Artificial intelligence (AI) agents have made significant advancements in complex game environments. For example, AlphaZero defeated world-champion programs in games like chess, shogi, and Go by learning through a process of trial and error. However, these AI agents were limited to training on specific games and tasks and couldn’t transfer their knowledge to new games without starting from scratch.
To overcome this limitation, DeepMind has developed a new approach called Open-Ended Learning.

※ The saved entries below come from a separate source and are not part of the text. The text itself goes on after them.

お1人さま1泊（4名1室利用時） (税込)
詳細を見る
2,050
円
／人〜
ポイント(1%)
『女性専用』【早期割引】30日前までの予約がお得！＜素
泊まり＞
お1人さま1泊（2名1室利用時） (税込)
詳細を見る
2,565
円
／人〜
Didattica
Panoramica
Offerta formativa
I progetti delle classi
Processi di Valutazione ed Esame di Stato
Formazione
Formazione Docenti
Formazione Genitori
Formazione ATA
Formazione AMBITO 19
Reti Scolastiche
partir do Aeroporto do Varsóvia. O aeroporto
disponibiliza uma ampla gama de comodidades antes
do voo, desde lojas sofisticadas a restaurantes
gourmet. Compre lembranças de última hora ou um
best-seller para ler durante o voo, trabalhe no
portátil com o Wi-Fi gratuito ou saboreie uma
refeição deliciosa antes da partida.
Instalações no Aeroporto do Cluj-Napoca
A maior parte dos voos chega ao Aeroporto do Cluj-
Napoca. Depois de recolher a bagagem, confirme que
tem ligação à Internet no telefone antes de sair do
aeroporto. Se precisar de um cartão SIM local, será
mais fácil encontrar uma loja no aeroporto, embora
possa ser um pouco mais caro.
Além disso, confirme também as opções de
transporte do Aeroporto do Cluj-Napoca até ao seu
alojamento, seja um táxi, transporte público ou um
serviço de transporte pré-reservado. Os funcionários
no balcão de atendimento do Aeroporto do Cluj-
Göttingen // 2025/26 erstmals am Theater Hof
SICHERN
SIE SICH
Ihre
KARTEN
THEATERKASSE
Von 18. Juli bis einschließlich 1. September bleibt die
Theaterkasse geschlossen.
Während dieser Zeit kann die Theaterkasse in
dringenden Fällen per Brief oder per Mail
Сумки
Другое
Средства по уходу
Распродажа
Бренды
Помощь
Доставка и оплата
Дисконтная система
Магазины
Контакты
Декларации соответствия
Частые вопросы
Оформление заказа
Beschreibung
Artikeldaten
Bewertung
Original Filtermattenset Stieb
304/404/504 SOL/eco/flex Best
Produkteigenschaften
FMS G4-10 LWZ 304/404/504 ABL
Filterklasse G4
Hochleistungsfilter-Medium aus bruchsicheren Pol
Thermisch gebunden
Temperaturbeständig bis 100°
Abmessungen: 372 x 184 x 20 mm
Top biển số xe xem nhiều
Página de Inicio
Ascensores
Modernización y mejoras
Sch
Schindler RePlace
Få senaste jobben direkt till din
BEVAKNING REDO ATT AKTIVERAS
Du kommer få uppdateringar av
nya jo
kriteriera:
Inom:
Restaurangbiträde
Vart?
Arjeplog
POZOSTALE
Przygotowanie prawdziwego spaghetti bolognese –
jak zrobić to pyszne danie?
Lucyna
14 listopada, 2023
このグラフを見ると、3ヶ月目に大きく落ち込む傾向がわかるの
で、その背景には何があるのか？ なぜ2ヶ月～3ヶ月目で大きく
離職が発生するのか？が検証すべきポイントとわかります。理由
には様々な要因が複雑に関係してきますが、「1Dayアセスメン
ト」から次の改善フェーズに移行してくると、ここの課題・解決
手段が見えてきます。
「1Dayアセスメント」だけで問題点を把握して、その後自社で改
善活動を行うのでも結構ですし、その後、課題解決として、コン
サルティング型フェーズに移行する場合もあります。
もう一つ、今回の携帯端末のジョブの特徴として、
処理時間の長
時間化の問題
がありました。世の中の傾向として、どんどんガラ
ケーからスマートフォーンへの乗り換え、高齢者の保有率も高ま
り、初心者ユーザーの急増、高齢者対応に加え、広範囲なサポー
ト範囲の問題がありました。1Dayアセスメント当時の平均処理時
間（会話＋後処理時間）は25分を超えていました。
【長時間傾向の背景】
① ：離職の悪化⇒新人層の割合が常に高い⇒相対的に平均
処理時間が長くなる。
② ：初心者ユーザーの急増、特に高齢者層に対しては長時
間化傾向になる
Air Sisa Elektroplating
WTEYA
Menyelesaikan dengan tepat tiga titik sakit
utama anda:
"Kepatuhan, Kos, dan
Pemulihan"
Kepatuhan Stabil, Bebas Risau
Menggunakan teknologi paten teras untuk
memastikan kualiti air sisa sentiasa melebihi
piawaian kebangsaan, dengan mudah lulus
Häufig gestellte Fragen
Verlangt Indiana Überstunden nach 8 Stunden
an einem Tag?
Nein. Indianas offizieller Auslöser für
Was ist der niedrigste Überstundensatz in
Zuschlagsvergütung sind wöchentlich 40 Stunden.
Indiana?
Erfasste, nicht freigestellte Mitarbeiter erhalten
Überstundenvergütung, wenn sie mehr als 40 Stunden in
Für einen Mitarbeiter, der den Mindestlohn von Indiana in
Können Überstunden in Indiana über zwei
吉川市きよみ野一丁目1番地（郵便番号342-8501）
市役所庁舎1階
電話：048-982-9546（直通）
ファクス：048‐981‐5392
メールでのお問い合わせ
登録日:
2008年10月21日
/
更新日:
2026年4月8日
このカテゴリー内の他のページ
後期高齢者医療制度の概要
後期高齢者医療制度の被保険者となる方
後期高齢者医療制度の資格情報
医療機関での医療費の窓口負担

In a preprint titled “Open-Ended Learning Leads to Generally Capable Agents,” DeepMind details its efforts to train an AI agent capable of playing multiple games without the need for human interaction data.
To create this versatile agent, DeepMind designed a game environment called XLand, which includes various multiplayer games in realistic 3D worlds. XLand allows for the development of new learning algorithms that dynamically control the agent’s training and the games it plays. The agent’s capabilities improve iteratively as it faces challenges during training, continuously refining its skills so that it never stops learning.
The result is an AI agent that can succeed at a wide range of tasks, from simple object-finding problems to complex games like hide and seek and capture the flag. This agent exhibits general, heuristic behaviors that can be applied to many different tasks, rather than being specialized to a single task. This breakthrough brings us closer to creating AI agents that can quickly adapt to ever-changing environments.
XLand overcomes the limitation of training data by allowing for the generation of tasks programmatically. The game space in XLand is programmatically specified, which enables the generation of automated and algorithmic data. Additionally, the multiplayer aspect of XLand introduces complex interactions that further enhance the training data.
Deep RL plays a crucial role in training the neural networks of the AI agents. The agent’s neural network architecture includes an attention mechanism that guides its focus using game-specific subgoals. This goal-attentive agent (GOAT) proves to be more capable and adaptable.
To optimize the training process, DeepMind explores the distribution of training tasks that will produce the best agent. The dynamic task generation allows for continual adjustments to the distribution, ensuring that the tasks are challenging enough for training. Population-based training (PBT) further fine-tunes the task generation parameters based on the agents’ performance.
The training process involves deep RL continually updating the agents’ neural networks based on their experiences. The process is highly iterative, gradually increasing complexity and adapting to the agents’ learning progress. This open-ended learning process has no performance limits and depends on the expressivity of the environment and agent neural network.
To evaluate the performance of the AI agents, DeepMind creates a set of separate evaluation tasks using held-out games and worlds. The scores of the agents are normalized per task, taking into account the entire distribution of scores and the percentage of tasks in which the agent achieves rewards.
DeepMind’s Open-Ended Learning approach is a significant step towards creating more versatile AI agents. These agents can adapt to new games and tasks without the need for retraining from scratch. With the ability to learn and generalize from a wide range of environments, AI agents are becoming more capable and flexible, bringing us closer to realizing the full potential of artificial intelligence.